◆ Data extracted from a collection:
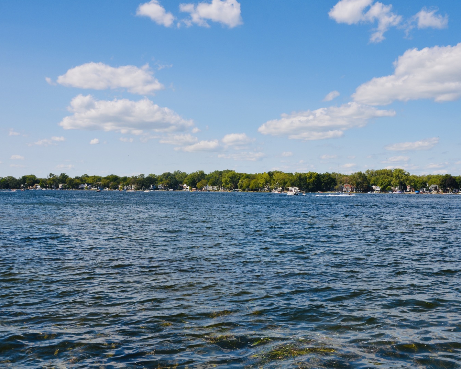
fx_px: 559
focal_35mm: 41
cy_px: 184
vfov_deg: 36.5
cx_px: 257
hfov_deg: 44.7
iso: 200
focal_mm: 24
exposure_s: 1/400
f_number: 10
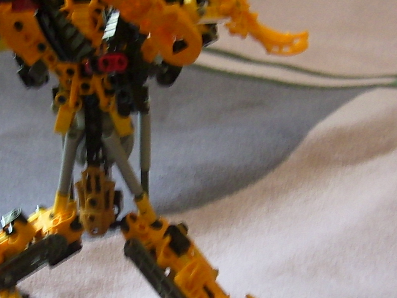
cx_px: 111
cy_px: 171
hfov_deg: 20.7
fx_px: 1078
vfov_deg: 15.7
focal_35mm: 94
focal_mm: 5.99
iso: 50
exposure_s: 1/4
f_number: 2.8
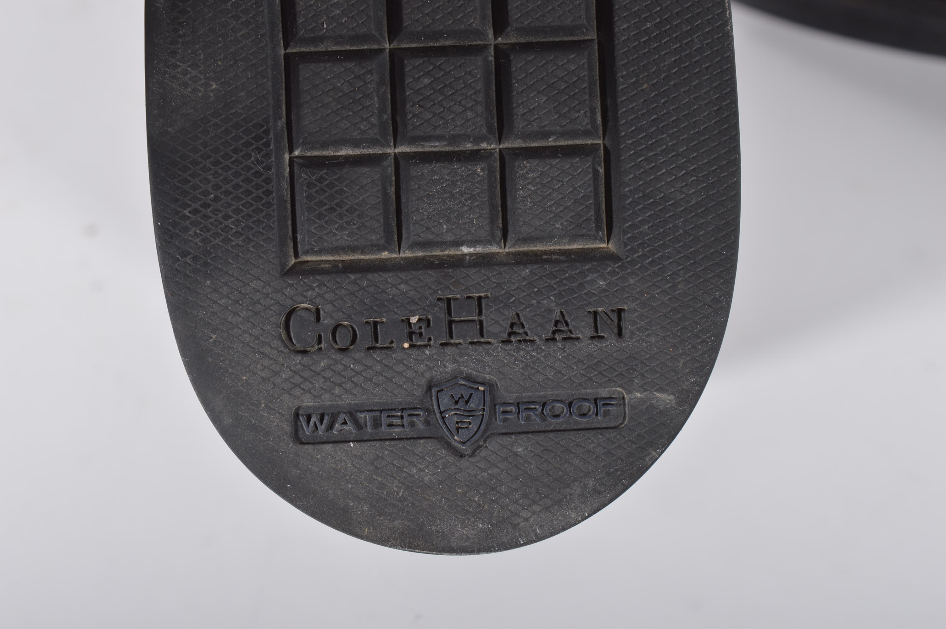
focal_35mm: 82
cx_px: 473
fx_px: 2166
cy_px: 314
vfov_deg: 16.5
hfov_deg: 24.6
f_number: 11
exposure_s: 1/160
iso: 100
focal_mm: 55
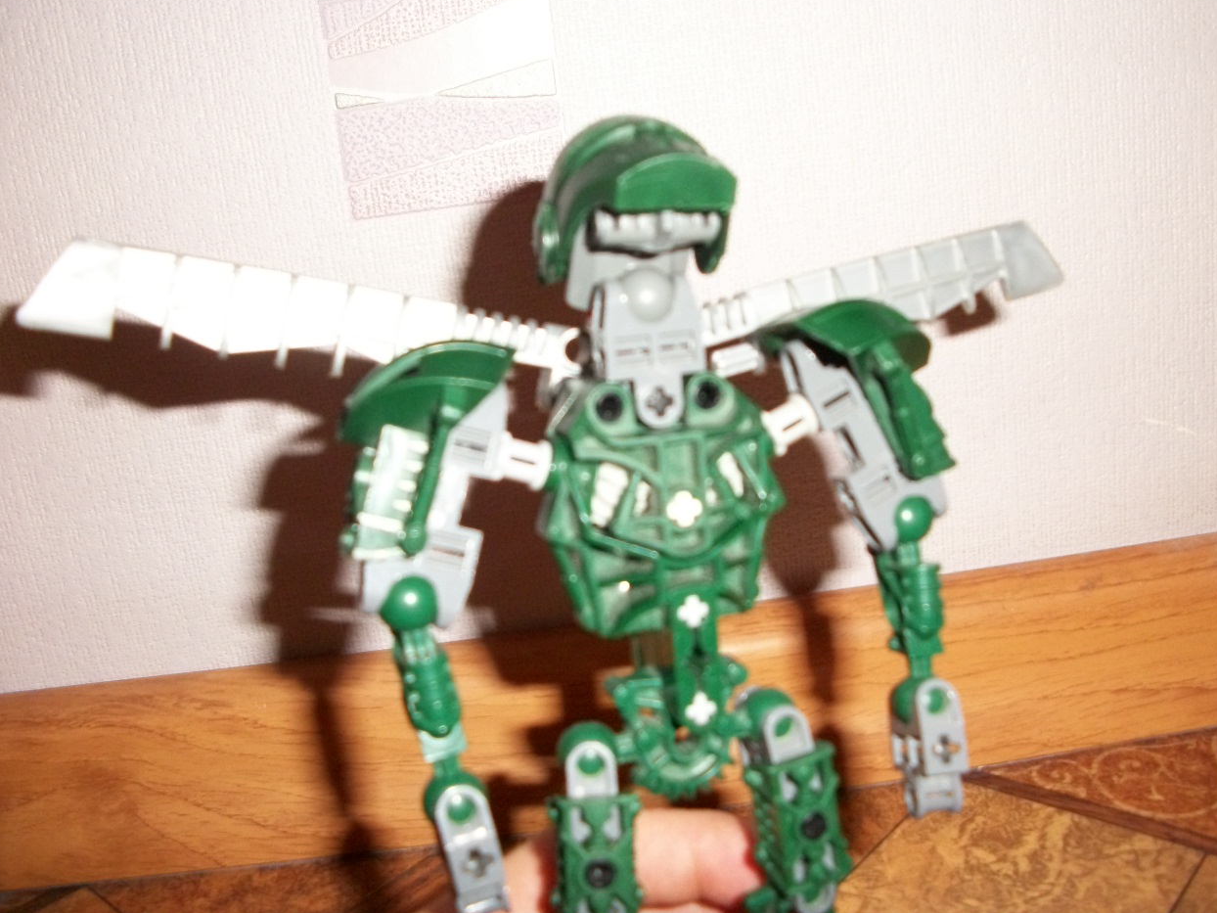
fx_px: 1266
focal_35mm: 36
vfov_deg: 39.7
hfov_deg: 51.4
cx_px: 610
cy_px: 447
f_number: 3.1
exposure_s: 1/125
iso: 250
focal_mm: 6.3
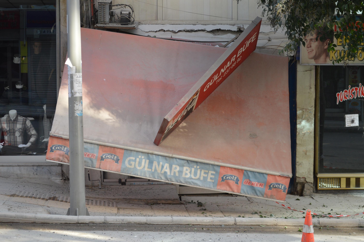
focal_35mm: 75
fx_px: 758
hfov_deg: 27.0
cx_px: 182
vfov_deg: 18.1
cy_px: 121
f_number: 5.6
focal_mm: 50
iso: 400
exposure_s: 1/125
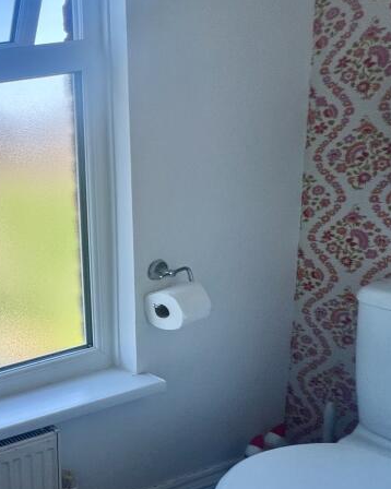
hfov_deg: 33.3
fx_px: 420
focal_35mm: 29
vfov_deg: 60.0
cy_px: 294
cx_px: -139
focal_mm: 1.57
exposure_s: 1/290
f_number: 1.8
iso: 32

◆ Problem: In repeating the lines above, keep the wording exact and leave every picture out.

◆ Your response:
fx_px: 559
focal_35mm: 41
cy_px: 184
vfov_deg: 36.5
cx_px: 257
hfov_deg: 44.7
iso: 200
focal_mm: 24
exposure_s: 1/400
f_number: 10
cx_px: 111
cy_px: 171
hfov_deg: 20.7
fx_px: 1078
vfov_deg: 15.7
focal_35mm: 94
focal_mm: 5.99
iso: 50
exposure_s: 1/4
f_number: 2.8
focal_35mm: 82
cx_px: 473
fx_px: 2166
cy_px: 314
vfov_deg: 16.5
hfov_deg: 24.6
f_number: 11
exposure_s: 1/160
iso: 100
focal_mm: 55
fx_px: 1266
focal_35mm: 36
vfov_deg: 39.7
hfov_deg: 51.4
cx_px: 610
cy_px: 447
f_number: 3.1
exposure_s: 1/125
iso: 250
focal_mm: 6.3
focal_35mm: 75
fx_px: 758
hfov_deg: 27.0
cx_px: 182
vfov_deg: 18.1
cy_px: 121
f_number: 5.6
focal_mm: 50
iso: 400
exposure_s: 1/125
hfov_deg: 33.3
fx_px: 420
focal_35mm: 29
vfov_deg: 60.0
cy_px: 294
cx_px: -139
focal_mm: 1.57
exposure_s: 1/290
f_number: 1.8
iso: 32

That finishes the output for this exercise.